Captain Jay Roberts knows his mission to infiltrate the isolated province of Neveks is dangerous, but the future of Planet Pavlovan depends on his success. As a telepathic super-soldier, he doesn’t expect the banished Neveks female, Rain Datta—his passport into Neveks—to cause him too much trouble. But Rain’s not playing by his rules, and Jay is in for one hell of a life-changing ride.
She briefly closed her eyes before pasting on a smile. It was inevitable that she’d be forced to meet the one man she had hoped never to see again in her lifetime.
“Asar. I was hoping you’d died.”
The flash of surprise on his face at her unconventional greeting made her want to cheer. She was no longer a gently born eighteen-year-old who thought herself in love. She had nothing to lose and a whole lot of things to get off her chest before someone killed her.
He bowed. “Unfortunately not, although, in truth, it is your survival which is the bigger surprise.” He straightened up and looked her over. His eyes were light brown—almost yellow—and they were full of appreciation.
Rain refused to be the first to look away. “Fortunately for me, the Queen Goddess only banished me rather than sacrificing me on that altar in there. That’s the only reason I survived and was able to become a soldier.”
A flash of distaste crossed his face. “You joined the Pavlovan military?”
She raised her chin. “An honorable occupation by most people’s standards. Not everyone chooses to hide within their own walls on this planet, Asar.”
“I had nothing. No money, no family, and nowhere to live. The military were the only people who would take me in. Would you have preferred it if I’d died on the streets?”
He frowned. “I hate to doubt your words, but no one from Neveks is banished like that.”

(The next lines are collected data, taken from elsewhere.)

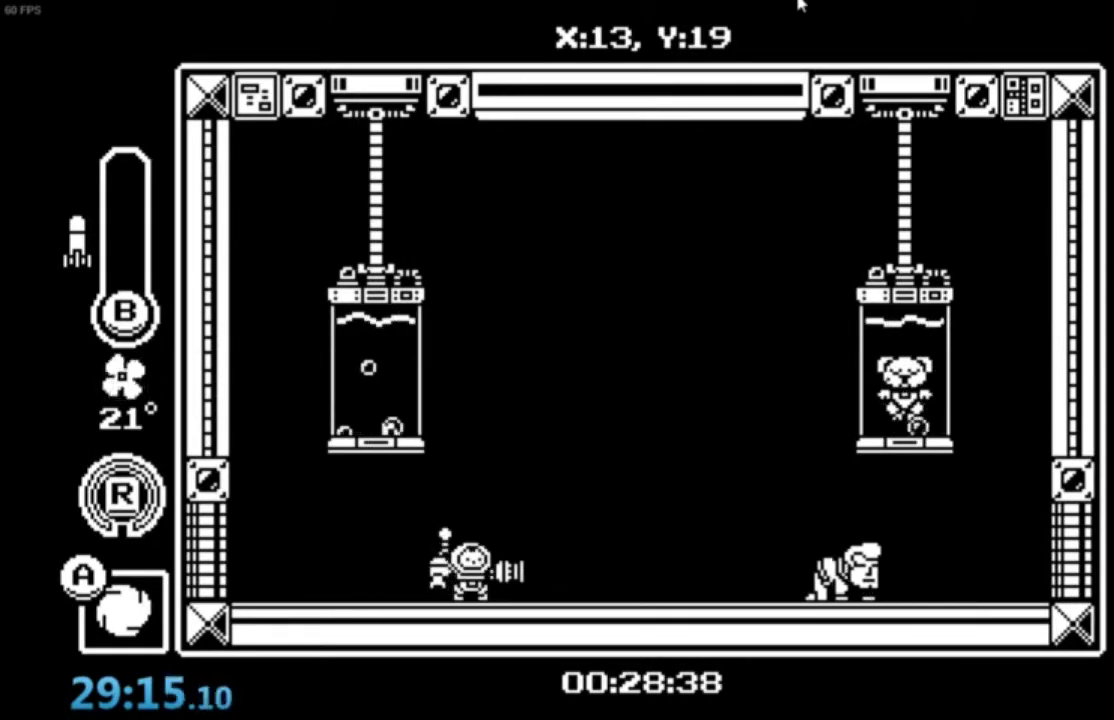
{"buttons": ["A", "Y"], "left_stick": "center", "events": []}
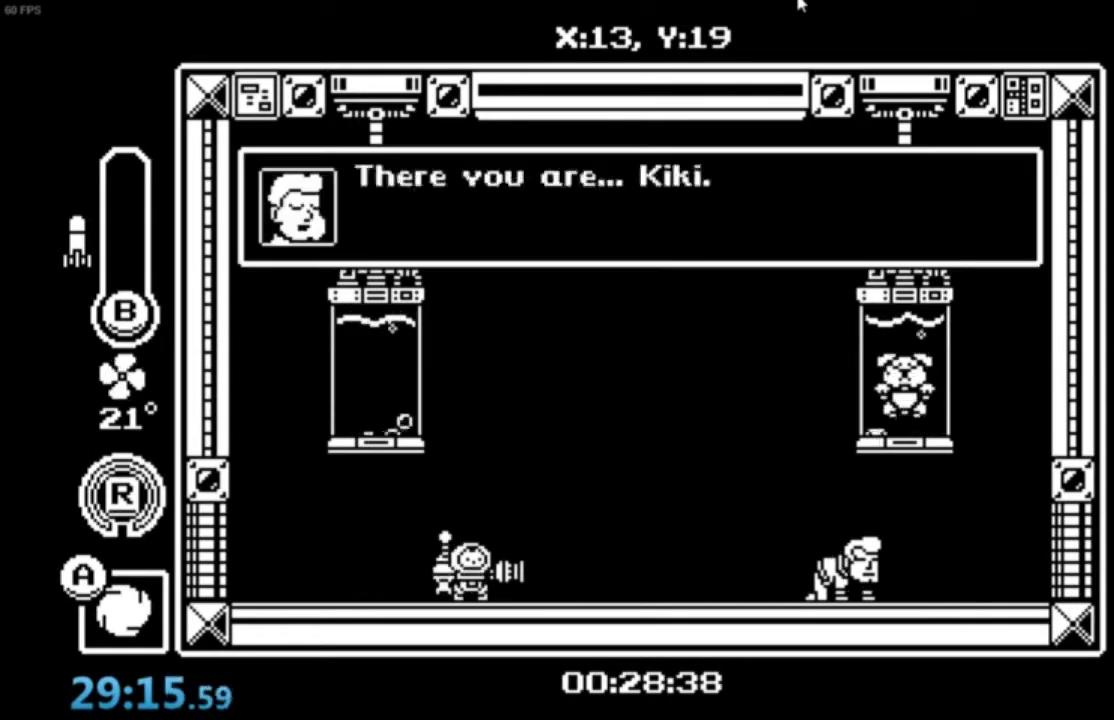
{"buttons": ["A", "Y"], "left_stick": "center", "events": []}
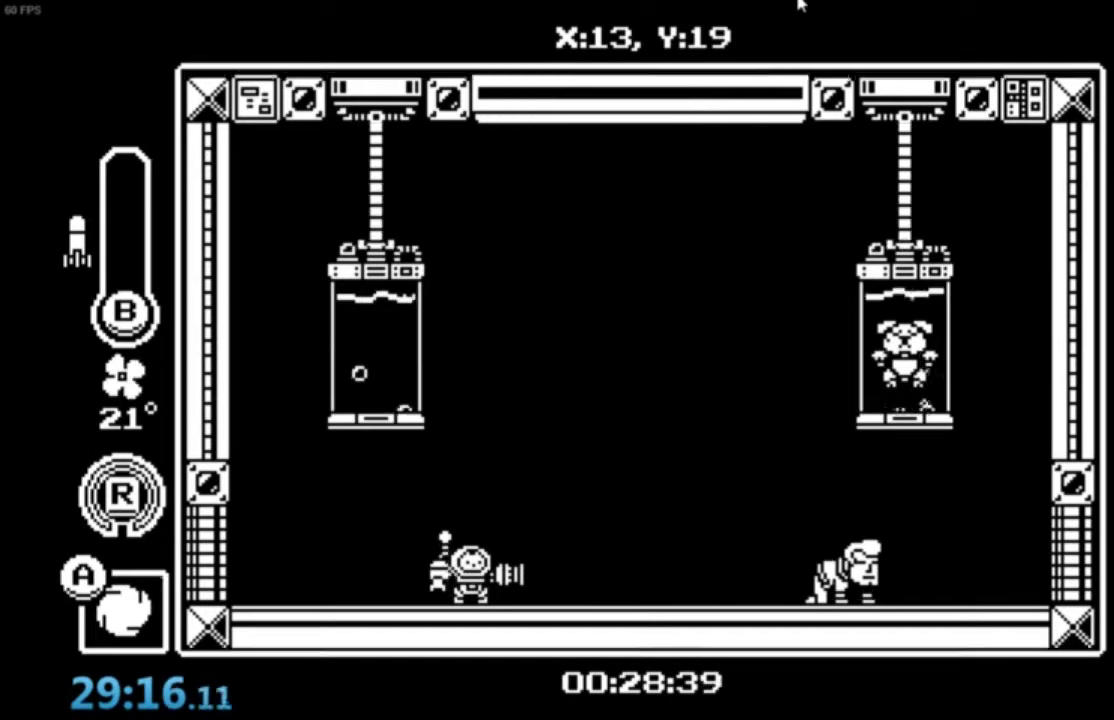
{"buttons": ["A", "Y"], "left_stick": "center", "events": []}
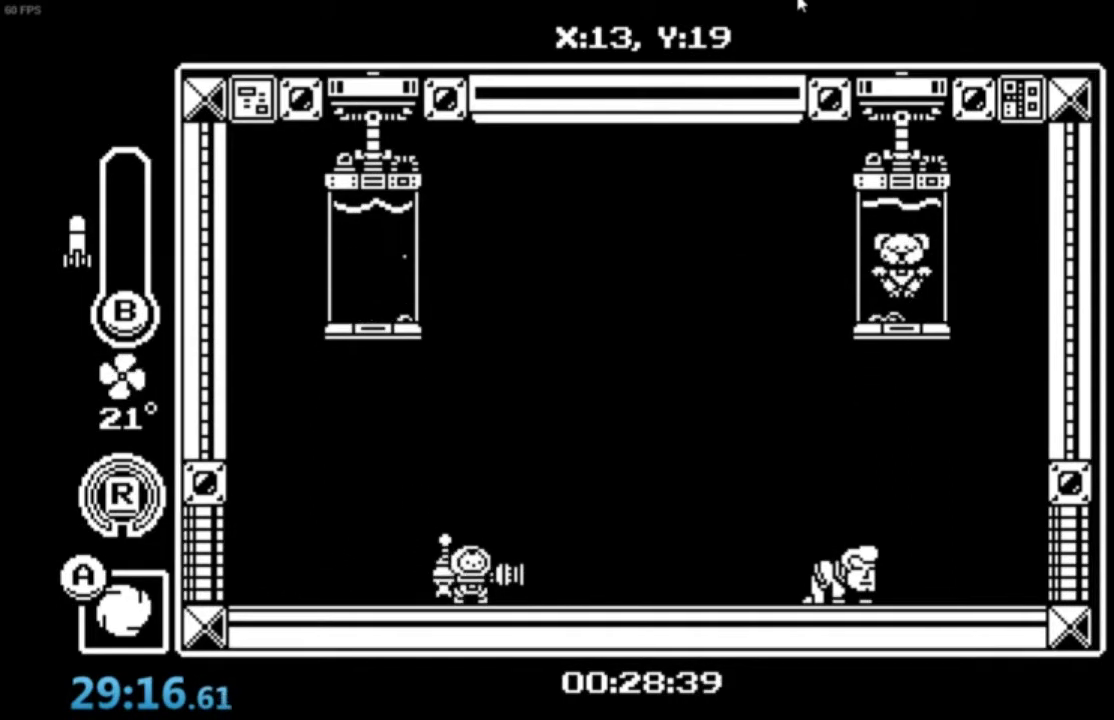
{"buttons": ["A", "Y"], "left_stick": "center", "events": []}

“How the hell would you know?” she said sweetly. “I was the first person banished in a generation. As I recall, you had a convenient hunting trip that week so you didn’t have to see me leave. Now, will you excuse me? I have to get back to my mother.”
When she tried to edge past him, he grabbed hold of her elbow. “Your mother is in excellent hands. Let’s finish this conversation, shall we?”
She pulled out of his hold. “This conversation was finished the day I left, and you did nothing to stop it.”
“Exactly. You left.”
He looked as furious now as she felt, which was a small victory. If she was going to die anyway, she might as well go down having settled all her old scores.
“What’s the difference, Asar? I was gone, wasn’t I?”
“A banishment is a sacred act that no one can interfere with.” He folded his arms over his massive chest. “Choosing to leave because you defied the Queen Goddess is another matter completely.”
“Wow. You sanctimonious pig.” Rain shoved him in the chest.
“What did you just call me?” Asar asked. “You attempted to overthrow the Queen.”
“Is that what she told you?” Rain regarded him for a long moment and laughed. “Great, whatever. Believe her, because the fact that you chose to says everything about you and what a sham our relationship was.”